### Problem description
Return the text read from the records below as a JSON array of strings, one string per line, with blank lines omitted. Leave the pictures out of the array.

### Material provided
= = =
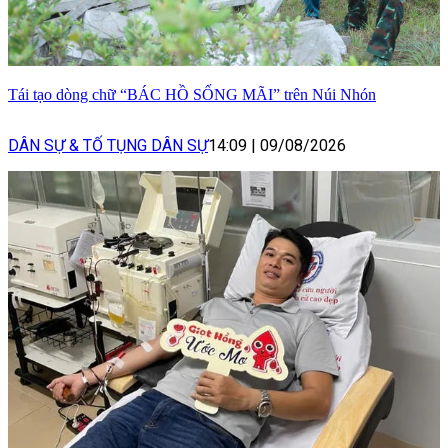
Tái tạo dòng chữ “BÁC HỒ SỐNG MÃI” trên Núi Nhón
DÂN SỰ & TỐ TỤNG DÂN SỰ
14:09
|
09/08/2026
= = =
### Written solution
[
  "Tái tạo dòng chữ “BÁC HỒ SỐNG MÃI” trên Núi Nhón",
  "DÂN SỰ & TỐ TỤNG DÂN SỰ",
  "14:09",
  "|",
  "09/08/2026"
]